The report describes some steps the IRS has taken to receive input from taxpayers, practitioners and TAS, and identifies over two dozen TFA provisions that the IRS has implemented. It expresses concern that the IRS has not properly implemented a provision directing it to establish a single point of contact for identity theft victims and that it may not properly implement a provision directing it to exclude taxpayers with adjusted gross incomes at or below 200 percent of the Federal Poverty Level from assignment to private debt collection agencies by December 31, 2020.
“I have been impressed by many ideas the IRS is considering, and I look forward to working with the leadership as it refines its taxpayer service strategy in the coming months,” Collins said in a statement Monday.
2020 filing season review
The National Taxpayer Advocate’s mid-year report usually includes an assessment of the filing season that measures performance against the results of prior filing seasons. Because the IRS closed most of its operations in March and delayed many filing and payment deadlines from April 15 until July 15, this filing season cannot fairly be compared with prior years. The disruption caused by COVID-19 and the postponed due date has had — and continues to have — a huge impact on the 2020 tax filing season, reflected in the number of returns received, the volume of correspondence received from taxpayers, and the reduction in toll-free telephone service. Among the impacts were:
- Due to IRS campus and office closures, the agency couldn’t staff its phone lines to help callers starting the week of March 21, 2020.
- After March 20, 2020, taxpayers no longer had access to face-to-face customer service.
- There’s a tremendous backlog of incoming mail (about 10 million pieces of mailed tax returns or correspondence sitting in trailers at IRS campuses). The IRS couldn’t process paper returns and process or respond to other written correspondence from taxpayers.
- The IRS has sent only a very limited amount of outgoing taxpayer correspondence.

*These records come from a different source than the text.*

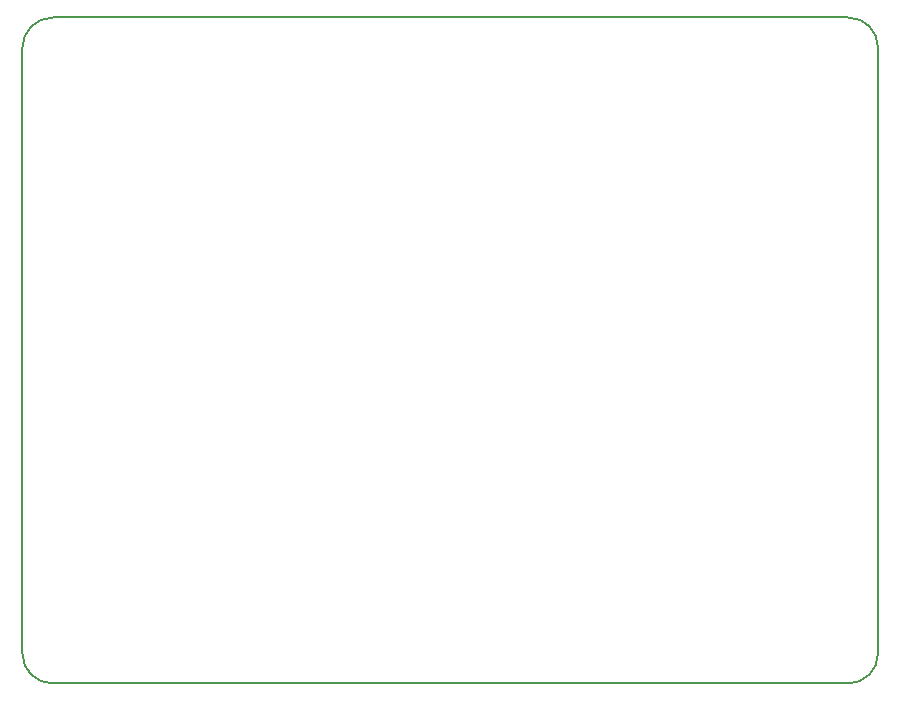
<source format=gbr>
G04 #@! TF.GenerationSoftware,KiCad,Pcbnew,5.0.2+dfsg1-1~bpo9+1*
G04 #@! TF.CreationDate,2019-05-16T11:20:28+01:00*
G04 #@! TF.ProjectId,arduino_controller_psp_stick,61726475-696e-46f5-9f63-6f6e74726f6c,rev?*
G04 #@! TF.SameCoordinates,Original*
G04 #@! TF.FileFunction,Profile,NP*
%FSLAX46Y46*%
G04 Gerber Fmt 4.6, Leading zero omitted, Abs format (unit mm)*
G04 Created by KiCad (PCBNEW 5.0.2+dfsg1-1~bpo9+1) date Thu 16 May 2019 11:20:28 BST*
%MOMM*%
%LPD*%
G01*
G04 APERTURE LIST*
%ADD10C,0.150000*%
G04 APERTURE END LIST*
D10*
X112966500Y-120650000D02*
X180340000Y-120650000D01*
X110426500Y-118110000D02*
X110426500Y-66865500D01*
X182880000Y-118110000D02*
X182880000Y-66802000D01*
X110426500Y-66865500D02*
G75*
G02X113030000Y-64262000I2603500J0D01*
G01*
X180340000Y-64262000D02*
G75*
G02X182880000Y-66802000I0J-2540000D01*
G01*
X112966500Y-120650000D02*
G75*
G02X110426500Y-118110000I0J2540000D01*
G01*
X182880000Y-118110000D02*
G75*
G02X180340000Y-120650000I-2540000J0D01*
G01*
X180340000Y-64262000D02*
X113030000Y-64262000D01*
M02*

</source>
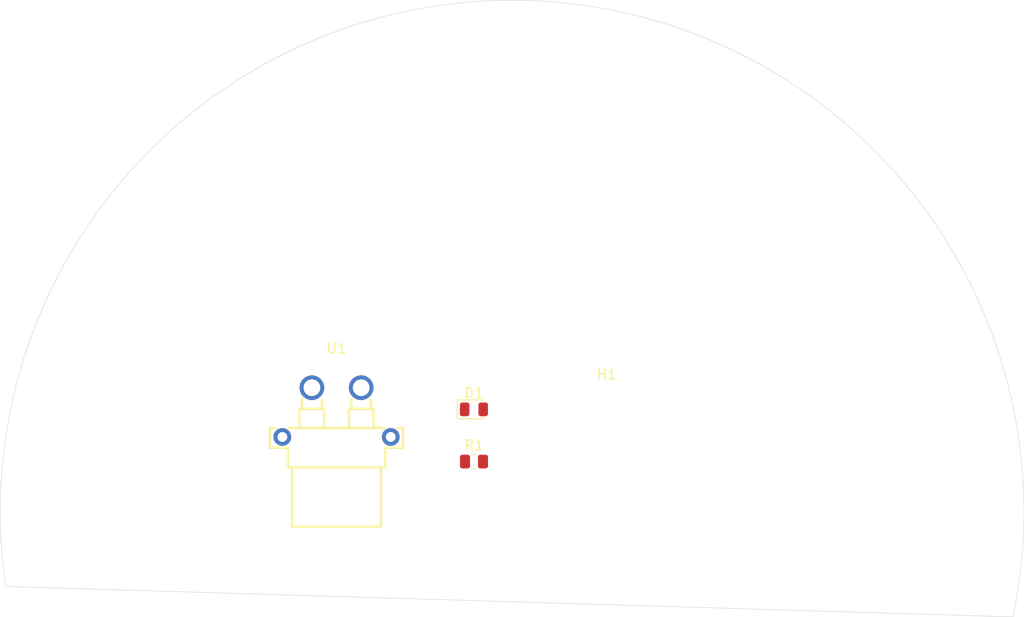
<source format=kicad_pcb>
(kicad_pcb
	(version 20240108)
	(generator "pcbnew")
	(generator_version "8.0")
	(general
		(thickness 1.6)
		(legacy_teardrops no)
	)
	(paper "A4")
	(layers
		(0 "F.Cu" signal)
		(31 "B.Cu" signal)
		(32 "B.Adhes" user "B.Adhesive")
		(33 "F.Adhes" user "F.Adhesive")
		(34 "B.Paste" user)
		(35 "F.Paste" user)
		(36 "B.SilkS" user "B.Silkscreen")
		(37 "F.SilkS" user "F.Silkscreen")
		(38 "B.Mask" user)
		(39 "F.Mask" user)
		(40 "Dwgs.User" user "User.Drawings")
		(41 "Cmts.User" user "User.Comments")
		(42 "Eco1.User" user "User.Eco1")
		(43 "Eco2.User" user "User.Eco2")
		(44 "Edge.Cuts" user)
		(45 "Margin" user)
		(46 "B.CrtYd" user "B.Courtyard")
		(47 "F.CrtYd" user "F.Courtyard")
		(48 "B.Fab" user)
		(49 "F.Fab" user)
		(50 "User.1" user)
		(51 "User.2" user)
		(52 "User.3" user)
		(53 "User.4" user)
		(54 "User.5" user)
		(55 "User.6" user)
		(56 "User.7" user)
		(57 "User.8" user)
		(58 "User.9" user)
	)
	(setup
		(pad_to_mask_clearance 0)
		(allow_soldermask_bridges_in_footprints no)
		(pcbplotparams
			(layerselection 0x00010fc_ffffffff)
			(plot_on_all_layers_selection 0x0000000_00000000)
			(disableapertmacros no)
			(usegerberextensions no)
			(usegerberattributes yes)
			(usegerberadvancedattributes yes)
			(creategerberjobfile yes)
			(dashed_line_dash_ratio 12.000000)
			(dashed_line_gap_ratio 3.000000)
			(svgprecision 4)
			(plotframeref no)
			(viasonmask no)
			(mode 1)
			(useauxorigin no)
			(hpglpennumber 1)
			(hpglpenspeed 20)
			(hpglpendiameter 15.000000)
			(pdf_front_fp_property_popups yes)
			(pdf_back_fp_property_popups yes)
			(dxfpolygonmode yes)
			(dxfimperialunits yes)
			(dxfusepcbnewfont yes)
			(psnegative no)
			(psa4output no)
			(plotreference yes)
			(plotvalue yes)
			(plotfptext yes)
			(plotinvisibletext no)
			(sketchpadsonfab no)
			(subtractmaskfromsilk no)
			(outputformat 1)
			(mirror no)
			(drillshape 1)
			(scaleselection 1)
			(outputdirectory "")
		)
	)
	(net 0 "")
	(net 1 "unconnected-(U1-Pad4)")
	(net 2 "GND")
	(net 3 "unconnected-(U1-Pad3)")
	(net 4 "+6V")
	(net 5 "Net-(D1-A)")
	(footprint "LED_SMD:LED_0805_2012Metric" (layer "F.Cu") (at 100.8375 76))
	(footprint "easyeda2kicad:CONN-TH_XT30PW-F-1" (layer "F.Cu") (at 86.9 76.3))
	(footprint "Resistor_SMD:R_0805_2012Metric" (layer "F.Cu") (at 100.845 81.3))
	(footprint "MountingHole:MountingHole_5.3mm_M5" (layer "F.Cu") (at 114.3 78.74))
	(gr_arc
		(start 53.340001 93.98)
		(mid 106.28104 34.4835)
		(end 155.528542 97.071603)
		(stroke
			(width 0.05)
			(type default)
		)
		(layer "Edge.Cuts")
		(uuid "31a1b595-4536-4be0-abb3-5002ad63e430")
	)
	(gr_line
		(start 53.340001 93.98)
		(end 155.528542 97.071603)
		(stroke
			(width 0.05)
			(type default)
		)
		(layer "Edge.Cuts")
		(uuid "e84a5ac4-961c-400b-ab61-5c75eead173a")
	)
)

</source>
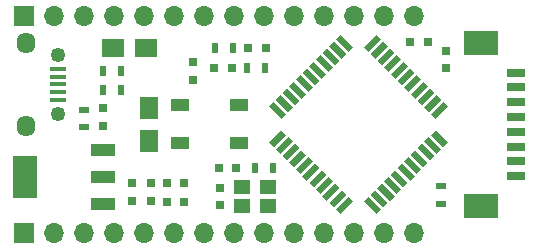
<source format=gbr>
G04 #@! TF.FileFunction,Soldermask,Top*
%FSLAX46Y46*%
G04 Gerber Fmt 4.6, Leading zero omitted, Abs format (unit mm)*
G04 Created by KiCad (PCBNEW 4.0.7-e2-6376~61~ubuntu18.04.1) date Sun Sep 30 15:28:24 2018*
%MOMM*%
%LPD*%
G01*
G04 APERTURE LIST*
%ADD10C,0.100000*%
%ADD11R,1.350000X0.400000*%
%ADD12O,1.250000X1.250000*%
%ADD13O,1.550000X1.800000*%
%ADD14R,1.600000X1.000000*%
%ADD15R,1.600000X0.800000*%
%ADD16R,3.000000X2.100000*%
%ADD17R,2.032000X3.657600*%
%ADD18R,2.032000X1.016000*%
%ADD19R,0.750000X0.800000*%
%ADD20R,0.800000X0.750000*%
%ADD21R,1.950000X1.500000*%
%ADD22R,1.500000X1.950000*%
%ADD23R,0.500000X0.900000*%
%ADD24R,0.900000X0.500000*%
%ADD25R,1.400000X1.200000*%
%ADD26R,1.700000X1.700000*%
%ADD27O,1.700000X1.700000*%
G04 APERTURE END LIST*
D10*
G36*
X77673134Y-53305188D02*
X78062042Y-52916280D01*
X79122702Y-53976940D01*
X78733794Y-54365848D01*
X77673134Y-53305188D01*
X77673134Y-53305188D01*
G37*
G36*
X77107449Y-53870874D02*
X77496357Y-53481966D01*
X78557017Y-54542626D01*
X78168109Y-54931534D01*
X77107449Y-53870874D01*
X77107449Y-53870874D01*
G37*
G36*
X76541764Y-54436559D02*
X76930672Y-54047651D01*
X77991332Y-55108311D01*
X77602424Y-55497219D01*
X76541764Y-54436559D01*
X76541764Y-54436559D01*
G37*
G36*
X75976078Y-55002244D02*
X76364986Y-54613336D01*
X77425646Y-55673996D01*
X77036738Y-56062904D01*
X75976078Y-55002244D01*
X75976078Y-55002244D01*
G37*
G36*
X75410393Y-55567930D02*
X75799301Y-55179022D01*
X76859961Y-56239682D01*
X76471053Y-56628590D01*
X75410393Y-55567930D01*
X75410393Y-55567930D01*
G37*
G36*
X74844707Y-56133615D02*
X75233615Y-55744707D01*
X76294275Y-56805367D01*
X75905367Y-57194275D01*
X74844707Y-56133615D01*
X74844707Y-56133615D01*
G37*
G36*
X74279022Y-56699301D02*
X74667930Y-56310393D01*
X75728590Y-57371053D01*
X75339682Y-57759961D01*
X74279022Y-56699301D01*
X74279022Y-56699301D01*
G37*
G36*
X73713336Y-57264986D02*
X74102244Y-56876078D01*
X75162904Y-57936738D01*
X74773996Y-58325646D01*
X73713336Y-57264986D01*
X73713336Y-57264986D01*
G37*
G36*
X73147651Y-57830672D02*
X73536559Y-57441764D01*
X74597219Y-58502424D01*
X74208311Y-58891332D01*
X73147651Y-57830672D01*
X73147651Y-57830672D01*
G37*
G36*
X72581966Y-58396357D02*
X72970874Y-58007449D01*
X74031534Y-59068109D01*
X73642626Y-59457017D01*
X72581966Y-58396357D01*
X72581966Y-58396357D01*
G37*
G36*
X72016280Y-58962042D02*
X72405188Y-58573134D01*
X73465848Y-59633794D01*
X73076940Y-60022702D01*
X72016280Y-58962042D01*
X72016280Y-58962042D01*
G37*
G36*
X72405188Y-62426866D02*
X72016280Y-62037958D01*
X73076940Y-60977298D01*
X73465848Y-61366206D01*
X72405188Y-62426866D01*
X72405188Y-62426866D01*
G37*
G36*
X72970874Y-62992551D02*
X72581966Y-62603643D01*
X73642626Y-61542983D01*
X74031534Y-61931891D01*
X72970874Y-62992551D01*
X72970874Y-62992551D01*
G37*
G36*
X73536559Y-63558236D02*
X73147651Y-63169328D01*
X74208311Y-62108668D01*
X74597219Y-62497576D01*
X73536559Y-63558236D01*
X73536559Y-63558236D01*
G37*
G36*
X74102244Y-64123922D02*
X73713336Y-63735014D01*
X74773996Y-62674354D01*
X75162904Y-63063262D01*
X74102244Y-64123922D01*
X74102244Y-64123922D01*
G37*
G36*
X74667930Y-64689607D02*
X74279022Y-64300699D01*
X75339682Y-63240039D01*
X75728590Y-63628947D01*
X74667930Y-64689607D01*
X74667930Y-64689607D01*
G37*
G36*
X75233615Y-65255293D02*
X74844707Y-64866385D01*
X75905367Y-63805725D01*
X76294275Y-64194633D01*
X75233615Y-65255293D01*
X75233615Y-65255293D01*
G37*
G36*
X75799301Y-65820978D02*
X75410393Y-65432070D01*
X76471053Y-64371410D01*
X76859961Y-64760318D01*
X75799301Y-65820978D01*
X75799301Y-65820978D01*
G37*
G36*
X76364986Y-66386664D02*
X75976078Y-65997756D01*
X77036738Y-64937096D01*
X77425646Y-65326004D01*
X76364986Y-66386664D01*
X76364986Y-66386664D01*
G37*
G36*
X76930672Y-66952349D02*
X76541764Y-66563441D01*
X77602424Y-65502781D01*
X77991332Y-65891689D01*
X76930672Y-66952349D01*
X76930672Y-66952349D01*
G37*
G36*
X77496357Y-67518034D02*
X77107449Y-67129126D01*
X78168109Y-66068466D01*
X78557017Y-66457374D01*
X77496357Y-67518034D01*
X77496357Y-67518034D01*
G37*
G36*
X78062042Y-68083720D02*
X77673134Y-67694812D01*
X78733794Y-66634152D01*
X79122702Y-67023060D01*
X78062042Y-68083720D01*
X78062042Y-68083720D01*
G37*
G36*
X80077298Y-67023060D02*
X80466206Y-66634152D01*
X81526866Y-67694812D01*
X81137958Y-68083720D01*
X80077298Y-67023060D01*
X80077298Y-67023060D01*
G37*
G36*
X80642983Y-66457374D02*
X81031891Y-66068466D01*
X82092551Y-67129126D01*
X81703643Y-67518034D01*
X80642983Y-66457374D01*
X80642983Y-66457374D01*
G37*
G36*
X81208668Y-65891689D02*
X81597576Y-65502781D01*
X82658236Y-66563441D01*
X82269328Y-66952349D01*
X81208668Y-65891689D01*
X81208668Y-65891689D01*
G37*
G36*
X81774354Y-65326004D02*
X82163262Y-64937096D01*
X83223922Y-65997756D01*
X82835014Y-66386664D01*
X81774354Y-65326004D01*
X81774354Y-65326004D01*
G37*
G36*
X82340039Y-64760318D02*
X82728947Y-64371410D01*
X83789607Y-65432070D01*
X83400699Y-65820978D01*
X82340039Y-64760318D01*
X82340039Y-64760318D01*
G37*
G36*
X82905725Y-64194633D02*
X83294633Y-63805725D01*
X84355293Y-64866385D01*
X83966385Y-65255293D01*
X82905725Y-64194633D01*
X82905725Y-64194633D01*
G37*
G36*
X83471410Y-63628947D02*
X83860318Y-63240039D01*
X84920978Y-64300699D01*
X84532070Y-64689607D01*
X83471410Y-63628947D01*
X83471410Y-63628947D01*
G37*
G36*
X84037096Y-63063262D02*
X84426004Y-62674354D01*
X85486664Y-63735014D01*
X85097756Y-64123922D01*
X84037096Y-63063262D01*
X84037096Y-63063262D01*
G37*
G36*
X84602781Y-62497576D02*
X84991689Y-62108668D01*
X86052349Y-63169328D01*
X85663441Y-63558236D01*
X84602781Y-62497576D01*
X84602781Y-62497576D01*
G37*
G36*
X85168466Y-61931891D02*
X85557374Y-61542983D01*
X86618034Y-62603643D01*
X86229126Y-62992551D01*
X85168466Y-61931891D01*
X85168466Y-61931891D01*
G37*
G36*
X85734152Y-61366206D02*
X86123060Y-60977298D01*
X87183720Y-62037958D01*
X86794812Y-62426866D01*
X85734152Y-61366206D01*
X85734152Y-61366206D01*
G37*
G36*
X86123060Y-60022702D02*
X85734152Y-59633794D01*
X86794812Y-58573134D01*
X87183720Y-58962042D01*
X86123060Y-60022702D01*
X86123060Y-60022702D01*
G37*
G36*
X85557374Y-59457017D02*
X85168466Y-59068109D01*
X86229126Y-58007449D01*
X86618034Y-58396357D01*
X85557374Y-59457017D01*
X85557374Y-59457017D01*
G37*
G36*
X84991689Y-58891332D02*
X84602781Y-58502424D01*
X85663441Y-57441764D01*
X86052349Y-57830672D01*
X84991689Y-58891332D01*
X84991689Y-58891332D01*
G37*
G36*
X84426004Y-58325646D02*
X84037096Y-57936738D01*
X85097756Y-56876078D01*
X85486664Y-57264986D01*
X84426004Y-58325646D01*
X84426004Y-58325646D01*
G37*
G36*
X83860318Y-57759961D02*
X83471410Y-57371053D01*
X84532070Y-56310393D01*
X84920978Y-56699301D01*
X83860318Y-57759961D01*
X83860318Y-57759961D01*
G37*
G36*
X83294633Y-57194275D02*
X82905725Y-56805367D01*
X83966385Y-55744707D01*
X84355293Y-56133615D01*
X83294633Y-57194275D01*
X83294633Y-57194275D01*
G37*
G36*
X82728947Y-56628590D02*
X82340039Y-56239682D01*
X83400699Y-55179022D01*
X83789607Y-55567930D01*
X82728947Y-56628590D01*
X82728947Y-56628590D01*
G37*
G36*
X82163262Y-56062904D02*
X81774354Y-55673996D01*
X82835014Y-54613336D01*
X83223922Y-55002244D01*
X82163262Y-56062904D01*
X82163262Y-56062904D01*
G37*
G36*
X81597576Y-55497219D02*
X81208668Y-55108311D01*
X82269328Y-54047651D01*
X82658236Y-54436559D01*
X81597576Y-55497219D01*
X81597576Y-55497219D01*
G37*
G36*
X81031891Y-54931534D02*
X80642983Y-54542626D01*
X81703643Y-53481966D01*
X82092551Y-53870874D01*
X81031891Y-54931534D01*
X81031891Y-54931534D01*
G37*
G36*
X80466206Y-54365848D02*
X80077298Y-53976940D01*
X81137958Y-52916280D01*
X81526866Y-53305188D01*
X80466206Y-54365848D01*
X80466206Y-54365848D01*
G37*
D11*
X54162540Y-55799100D03*
X54162540Y-56449100D03*
X54162540Y-57099100D03*
X54162540Y-57749100D03*
X54162540Y-58399100D03*
D12*
X54162540Y-54599100D03*
X54162540Y-59599100D03*
D13*
X51462540Y-53599100D03*
X51462540Y-60599100D03*
D14*
X64500000Y-58900000D03*
X64500000Y-62100000D03*
X69500000Y-58900000D03*
X69500000Y-62100000D03*
D15*
X92900000Y-56125000D03*
X92900000Y-57375000D03*
X92900000Y-58625000D03*
X92900000Y-59875000D03*
X92900000Y-61125000D03*
X92900000Y-62375000D03*
X92900000Y-63625000D03*
X92900000Y-64875000D03*
D16*
X90000000Y-53575000D03*
X90000000Y-67425000D03*
D17*
X51348000Y-64950000D03*
D18*
X57952000Y-64950000D03*
X57952000Y-62664000D03*
X57952000Y-67236000D03*
D19*
X67900000Y-67350000D03*
X67900000Y-65850000D03*
D20*
X69250000Y-64200000D03*
X67750000Y-64200000D03*
D21*
X58825000Y-54000000D03*
X61575000Y-54000000D03*
D20*
X85450000Y-53500000D03*
X83950000Y-53500000D03*
D19*
X58000000Y-59150000D03*
X58000000Y-60650000D03*
X87000000Y-54250000D03*
X87000000Y-55750000D03*
D22*
X61900000Y-61875000D03*
X61900000Y-59125000D03*
D20*
X63350000Y-67100000D03*
X64850000Y-67100000D03*
X64850000Y-65500000D03*
X63350000Y-65500000D03*
X67350000Y-55700000D03*
X68850000Y-55700000D03*
D19*
X65600000Y-56750000D03*
X65600000Y-55250000D03*
X60400000Y-65450000D03*
X60400000Y-66950000D03*
X62000000Y-65450000D03*
X62000000Y-66950000D03*
D20*
X70250000Y-54000000D03*
X71750000Y-54000000D03*
D23*
X70850000Y-64200000D03*
X72350000Y-64200000D03*
X59450000Y-57600000D03*
X57950000Y-57600000D03*
X59450000Y-56000000D03*
X57950000Y-56000000D03*
D24*
X56400000Y-59250000D03*
X56400000Y-60750000D03*
X86600000Y-67250000D03*
X86600000Y-65750000D03*
D23*
X67450000Y-54000000D03*
X68950000Y-54000000D03*
X70150000Y-55700000D03*
X71650000Y-55700000D03*
D25*
X71900000Y-65800000D03*
X69700000Y-65800000D03*
X71900000Y-67400000D03*
X69700000Y-67400000D03*
D26*
X51300000Y-51300000D03*
D27*
X53840000Y-51300000D03*
X56380000Y-51300000D03*
X58920000Y-51300000D03*
X61460000Y-51300000D03*
X64000000Y-51300000D03*
X66540000Y-51300000D03*
X69080000Y-51300000D03*
X71620000Y-51300000D03*
X74160000Y-51300000D03*
X76700000Y-51300000D03*
X79240000Y-51300000D03*
X81780000Y-51300000D03*
X84320000Y-51300000D03*
D26*
X51300000Y-69700000D03*
D27*
X53840000Y-69700000D03*
X56380000Y-69700000D03*
X58920000Y-69700000D03*
X61460000Y-69700000D03*
X64000000Y-69700000D03*
X66540000Y-69700000D03*
X69080000Y-69700000D03*
X71620000Y-69700000D03*
X74160000Y-69700000D03*
X76700000Y-69700000D03*
X79240000Y-69700000D03*
X81780000Y-69700000D03*
X84320000Y-69700000D03*
M02*

</source>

- There was a substantial reduction in Volunteer Income Tax Assistance, Tax Counseling for Elderly, and Low Income Taxpayer Clinic services.
- The National Distribution Center was closed down, depriving taxpayers of a way to acquire pre-printed forms.
Because of the IRS’s limitations and the delayed filing deadline, an assessment of the filing season is therefore incomplete. The report said the Taxpayer Advocacy Service may offer a more thorough analysis at a later date.